Wells Fargo Lifts Nvidia Target to $315, Cites $1T AI Pipeline
Wells Fargo raised Nvidia’s price target to $315 on May 12, keeping an overweight rating and citing a projected $1 trillion AI infrastructure capital spending pipeline by 2027.
Wells Fargo raised its price target on Nvidia to $315 on May 12 and maintained an overweight rating. The bank said the target implies roughly 44% upside from the stock’s close the previous day and is based on a projected $1 trillion AI infrastructure spending pipeline by 2027.
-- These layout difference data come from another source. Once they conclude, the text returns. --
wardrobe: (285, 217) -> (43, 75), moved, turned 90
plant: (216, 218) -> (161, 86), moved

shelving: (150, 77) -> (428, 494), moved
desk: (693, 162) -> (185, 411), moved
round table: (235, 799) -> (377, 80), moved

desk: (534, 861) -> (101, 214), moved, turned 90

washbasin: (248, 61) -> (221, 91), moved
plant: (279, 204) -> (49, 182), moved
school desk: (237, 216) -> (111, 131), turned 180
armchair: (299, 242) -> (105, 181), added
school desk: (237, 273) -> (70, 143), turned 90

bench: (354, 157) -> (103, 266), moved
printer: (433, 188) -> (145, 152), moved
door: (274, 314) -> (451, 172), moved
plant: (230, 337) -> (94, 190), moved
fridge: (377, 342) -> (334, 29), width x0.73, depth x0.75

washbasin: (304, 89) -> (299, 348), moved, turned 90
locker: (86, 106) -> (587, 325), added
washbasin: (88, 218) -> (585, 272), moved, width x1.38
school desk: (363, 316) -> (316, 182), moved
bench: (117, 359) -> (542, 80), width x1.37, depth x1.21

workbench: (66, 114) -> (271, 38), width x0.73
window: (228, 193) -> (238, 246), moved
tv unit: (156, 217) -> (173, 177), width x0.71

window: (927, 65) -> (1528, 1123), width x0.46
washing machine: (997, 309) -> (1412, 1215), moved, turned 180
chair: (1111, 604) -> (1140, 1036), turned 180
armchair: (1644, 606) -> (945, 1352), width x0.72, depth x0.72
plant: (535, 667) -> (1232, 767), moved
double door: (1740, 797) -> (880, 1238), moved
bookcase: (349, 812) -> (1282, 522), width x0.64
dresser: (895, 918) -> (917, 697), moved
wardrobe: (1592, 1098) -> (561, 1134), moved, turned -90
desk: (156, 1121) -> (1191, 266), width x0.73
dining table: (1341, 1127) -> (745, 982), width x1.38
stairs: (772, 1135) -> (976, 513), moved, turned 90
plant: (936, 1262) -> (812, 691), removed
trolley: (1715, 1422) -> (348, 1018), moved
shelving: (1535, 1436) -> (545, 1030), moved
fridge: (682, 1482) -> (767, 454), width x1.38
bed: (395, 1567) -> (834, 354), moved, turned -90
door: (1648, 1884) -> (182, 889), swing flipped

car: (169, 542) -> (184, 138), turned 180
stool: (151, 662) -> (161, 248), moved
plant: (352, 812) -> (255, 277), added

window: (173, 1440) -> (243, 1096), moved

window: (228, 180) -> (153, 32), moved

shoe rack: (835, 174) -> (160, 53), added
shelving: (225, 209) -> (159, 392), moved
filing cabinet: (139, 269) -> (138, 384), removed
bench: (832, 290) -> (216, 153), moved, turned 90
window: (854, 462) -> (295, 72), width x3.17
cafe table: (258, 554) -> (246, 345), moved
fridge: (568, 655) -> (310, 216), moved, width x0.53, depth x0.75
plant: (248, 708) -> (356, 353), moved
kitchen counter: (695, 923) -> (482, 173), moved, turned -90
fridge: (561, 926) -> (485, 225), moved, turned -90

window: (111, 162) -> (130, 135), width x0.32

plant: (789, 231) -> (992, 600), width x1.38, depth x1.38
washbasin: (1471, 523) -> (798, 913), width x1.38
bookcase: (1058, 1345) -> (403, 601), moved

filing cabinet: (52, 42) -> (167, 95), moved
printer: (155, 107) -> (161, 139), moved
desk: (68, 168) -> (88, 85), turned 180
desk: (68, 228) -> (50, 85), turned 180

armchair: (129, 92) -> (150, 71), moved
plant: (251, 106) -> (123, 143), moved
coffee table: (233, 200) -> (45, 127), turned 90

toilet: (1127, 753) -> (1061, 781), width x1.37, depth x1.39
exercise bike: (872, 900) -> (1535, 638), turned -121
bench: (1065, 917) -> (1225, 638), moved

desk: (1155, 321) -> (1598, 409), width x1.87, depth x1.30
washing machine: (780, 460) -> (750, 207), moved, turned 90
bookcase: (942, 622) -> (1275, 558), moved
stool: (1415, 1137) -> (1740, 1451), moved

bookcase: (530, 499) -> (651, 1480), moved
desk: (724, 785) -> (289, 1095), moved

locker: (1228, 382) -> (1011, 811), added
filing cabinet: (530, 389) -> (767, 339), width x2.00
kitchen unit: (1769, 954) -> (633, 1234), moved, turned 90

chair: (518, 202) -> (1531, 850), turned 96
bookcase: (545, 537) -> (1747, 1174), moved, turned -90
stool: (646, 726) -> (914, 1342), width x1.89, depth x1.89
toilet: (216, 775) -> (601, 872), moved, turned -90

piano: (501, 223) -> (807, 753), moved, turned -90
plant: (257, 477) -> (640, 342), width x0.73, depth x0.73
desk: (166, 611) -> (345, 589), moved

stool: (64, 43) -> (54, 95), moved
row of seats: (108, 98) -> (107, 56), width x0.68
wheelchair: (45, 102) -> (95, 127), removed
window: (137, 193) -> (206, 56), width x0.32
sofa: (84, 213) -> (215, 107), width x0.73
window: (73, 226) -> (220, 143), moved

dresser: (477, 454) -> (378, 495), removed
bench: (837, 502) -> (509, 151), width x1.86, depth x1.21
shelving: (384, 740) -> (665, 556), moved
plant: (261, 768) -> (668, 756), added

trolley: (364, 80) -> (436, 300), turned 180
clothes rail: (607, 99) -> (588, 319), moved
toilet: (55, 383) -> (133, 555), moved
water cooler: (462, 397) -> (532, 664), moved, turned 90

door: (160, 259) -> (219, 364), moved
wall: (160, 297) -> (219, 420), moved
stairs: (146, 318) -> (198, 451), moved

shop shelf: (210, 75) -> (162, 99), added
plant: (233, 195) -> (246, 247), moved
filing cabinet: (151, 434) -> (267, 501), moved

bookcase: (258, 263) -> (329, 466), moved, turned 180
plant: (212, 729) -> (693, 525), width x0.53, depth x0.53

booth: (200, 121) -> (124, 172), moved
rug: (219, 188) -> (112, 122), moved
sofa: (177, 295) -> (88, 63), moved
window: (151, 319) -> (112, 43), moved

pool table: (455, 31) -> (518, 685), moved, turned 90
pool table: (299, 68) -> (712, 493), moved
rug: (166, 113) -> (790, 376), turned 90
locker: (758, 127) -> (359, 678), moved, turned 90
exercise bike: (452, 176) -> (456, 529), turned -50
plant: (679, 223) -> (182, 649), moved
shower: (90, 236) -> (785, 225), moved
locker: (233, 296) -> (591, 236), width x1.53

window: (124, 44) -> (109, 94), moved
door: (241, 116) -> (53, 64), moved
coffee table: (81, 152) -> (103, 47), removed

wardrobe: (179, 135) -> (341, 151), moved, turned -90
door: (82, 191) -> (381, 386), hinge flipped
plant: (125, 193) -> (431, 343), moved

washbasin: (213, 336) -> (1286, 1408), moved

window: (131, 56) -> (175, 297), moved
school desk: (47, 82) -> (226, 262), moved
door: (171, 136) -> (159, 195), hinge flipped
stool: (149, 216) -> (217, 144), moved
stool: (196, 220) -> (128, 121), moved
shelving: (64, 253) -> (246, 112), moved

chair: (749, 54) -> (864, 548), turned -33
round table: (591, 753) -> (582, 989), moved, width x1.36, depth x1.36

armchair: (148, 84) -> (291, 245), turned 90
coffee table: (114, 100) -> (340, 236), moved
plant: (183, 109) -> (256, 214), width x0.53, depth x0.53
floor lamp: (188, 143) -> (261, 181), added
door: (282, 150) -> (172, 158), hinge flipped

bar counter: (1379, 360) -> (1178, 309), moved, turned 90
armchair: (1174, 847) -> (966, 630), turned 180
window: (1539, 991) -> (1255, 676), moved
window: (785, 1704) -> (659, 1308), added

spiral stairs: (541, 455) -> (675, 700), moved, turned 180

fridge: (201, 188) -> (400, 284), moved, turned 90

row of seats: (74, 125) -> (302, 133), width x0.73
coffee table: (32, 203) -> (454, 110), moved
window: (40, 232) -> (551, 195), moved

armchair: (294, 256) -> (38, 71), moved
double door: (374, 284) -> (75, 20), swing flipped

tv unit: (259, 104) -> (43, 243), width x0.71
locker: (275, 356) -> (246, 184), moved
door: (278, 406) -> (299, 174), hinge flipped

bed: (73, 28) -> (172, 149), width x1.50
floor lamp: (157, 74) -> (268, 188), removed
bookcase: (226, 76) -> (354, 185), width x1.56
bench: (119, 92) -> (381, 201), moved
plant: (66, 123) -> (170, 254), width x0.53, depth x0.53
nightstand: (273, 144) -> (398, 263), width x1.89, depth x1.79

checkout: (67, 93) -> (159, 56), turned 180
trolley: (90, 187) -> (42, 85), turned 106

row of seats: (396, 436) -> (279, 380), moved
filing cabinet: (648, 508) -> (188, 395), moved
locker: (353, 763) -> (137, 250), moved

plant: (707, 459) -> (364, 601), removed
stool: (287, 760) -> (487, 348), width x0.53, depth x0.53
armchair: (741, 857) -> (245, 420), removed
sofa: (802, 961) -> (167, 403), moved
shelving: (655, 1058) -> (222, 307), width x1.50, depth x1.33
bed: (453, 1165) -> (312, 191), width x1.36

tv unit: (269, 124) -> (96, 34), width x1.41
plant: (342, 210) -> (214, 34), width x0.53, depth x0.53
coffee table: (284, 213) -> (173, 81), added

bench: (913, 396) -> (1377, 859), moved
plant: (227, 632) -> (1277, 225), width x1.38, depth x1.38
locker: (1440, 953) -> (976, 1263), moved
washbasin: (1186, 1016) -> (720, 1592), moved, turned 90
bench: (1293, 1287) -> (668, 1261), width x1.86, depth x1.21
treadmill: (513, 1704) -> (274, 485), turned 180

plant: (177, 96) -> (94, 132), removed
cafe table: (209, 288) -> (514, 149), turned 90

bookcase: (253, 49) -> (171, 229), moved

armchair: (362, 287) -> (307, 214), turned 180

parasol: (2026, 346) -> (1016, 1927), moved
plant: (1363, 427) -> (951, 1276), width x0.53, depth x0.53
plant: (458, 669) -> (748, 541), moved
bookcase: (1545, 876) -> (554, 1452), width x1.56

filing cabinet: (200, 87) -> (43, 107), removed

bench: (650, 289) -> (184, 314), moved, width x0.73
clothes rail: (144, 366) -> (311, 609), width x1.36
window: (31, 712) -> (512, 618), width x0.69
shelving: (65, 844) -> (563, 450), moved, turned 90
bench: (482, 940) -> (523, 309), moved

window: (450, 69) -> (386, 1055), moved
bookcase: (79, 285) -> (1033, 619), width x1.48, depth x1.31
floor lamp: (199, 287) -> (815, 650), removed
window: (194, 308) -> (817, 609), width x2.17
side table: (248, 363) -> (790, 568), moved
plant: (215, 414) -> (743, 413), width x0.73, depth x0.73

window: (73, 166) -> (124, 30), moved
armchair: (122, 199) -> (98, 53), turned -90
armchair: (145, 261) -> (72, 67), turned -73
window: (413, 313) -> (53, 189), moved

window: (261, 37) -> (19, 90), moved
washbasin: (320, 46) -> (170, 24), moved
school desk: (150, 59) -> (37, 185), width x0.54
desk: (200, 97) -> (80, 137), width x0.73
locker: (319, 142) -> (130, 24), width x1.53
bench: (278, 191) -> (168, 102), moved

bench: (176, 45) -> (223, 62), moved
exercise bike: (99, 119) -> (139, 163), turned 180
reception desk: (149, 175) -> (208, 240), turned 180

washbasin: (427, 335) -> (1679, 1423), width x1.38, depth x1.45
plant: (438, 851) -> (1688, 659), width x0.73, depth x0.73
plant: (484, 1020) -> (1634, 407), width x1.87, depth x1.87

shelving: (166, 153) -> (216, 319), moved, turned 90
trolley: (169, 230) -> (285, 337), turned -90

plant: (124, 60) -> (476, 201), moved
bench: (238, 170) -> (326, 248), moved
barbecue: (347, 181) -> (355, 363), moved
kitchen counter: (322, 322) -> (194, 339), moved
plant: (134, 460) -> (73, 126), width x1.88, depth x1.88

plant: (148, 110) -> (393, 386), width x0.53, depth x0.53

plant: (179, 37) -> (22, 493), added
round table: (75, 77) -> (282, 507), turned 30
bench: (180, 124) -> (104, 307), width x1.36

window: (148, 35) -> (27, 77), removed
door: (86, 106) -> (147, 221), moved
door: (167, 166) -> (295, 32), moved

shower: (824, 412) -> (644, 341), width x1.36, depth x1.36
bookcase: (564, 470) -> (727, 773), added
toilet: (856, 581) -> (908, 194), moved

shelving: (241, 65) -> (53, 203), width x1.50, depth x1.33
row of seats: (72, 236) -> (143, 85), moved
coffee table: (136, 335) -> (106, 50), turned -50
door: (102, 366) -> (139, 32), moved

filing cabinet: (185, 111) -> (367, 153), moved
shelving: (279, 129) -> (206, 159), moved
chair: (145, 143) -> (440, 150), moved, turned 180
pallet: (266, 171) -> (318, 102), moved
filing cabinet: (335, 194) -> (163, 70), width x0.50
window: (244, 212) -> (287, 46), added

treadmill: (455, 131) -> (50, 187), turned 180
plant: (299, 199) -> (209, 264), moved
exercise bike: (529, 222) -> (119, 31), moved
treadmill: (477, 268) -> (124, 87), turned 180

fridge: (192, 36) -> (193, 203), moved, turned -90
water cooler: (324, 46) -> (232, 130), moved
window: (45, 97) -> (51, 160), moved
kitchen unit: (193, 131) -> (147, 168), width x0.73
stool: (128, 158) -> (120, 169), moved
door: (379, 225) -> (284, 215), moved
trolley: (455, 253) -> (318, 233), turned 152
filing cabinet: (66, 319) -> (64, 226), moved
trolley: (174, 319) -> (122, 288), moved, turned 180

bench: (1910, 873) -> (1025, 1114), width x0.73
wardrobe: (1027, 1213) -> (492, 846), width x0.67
The $315 target reflects a 21-times multiple applied to Wells Fargo’s calendar year 2028 earnings-per-share estimate of $14.85. Under that calculation, Nvidia would be earning about $15 per share by 2028. Wells Fargo noted the stock currently trades at less than 20 times what the bank considers durable 2027 consensus estimates; the company’s median next-12-months price-to-earnings ratio over the past three years has been near 32 times.
Analysts highlighted continued demand for Nvidia’s Blackwell AI chips entering the second quarter of fiscal 2027 and referenced an upcoming Vera architecture launch. The note was issued ahead of Nvidia’s next quarterly earnings report.
When Wells Fargo refers to a potential $1 trillion pipeline, it means total capital expenditures from hyperscalers, enterprises and sovereign entities on AI data centers, networking equipment and GPUs through 2027. Major cloud providers including Microsoft, Google, Amazon and Meta have announced increased AI-related capital plans. Wells Fargo’s analysts project Nvidia as a primary beneficiary of that spending.
The report identifies product cadence, customer demand from cloud providers and the pace of enterprise AI deployment as key factors that will influence Nvidia’s future results. The bank kept its overweight rating on the stock.
Background: Nvidia’s GPUs have been a main driver of recent AI infrastructure spending. The company’s valuation has moved with changes in investor expectations, and quarterly earnings reports have regularly affected how investors view the durability of demand for its chips.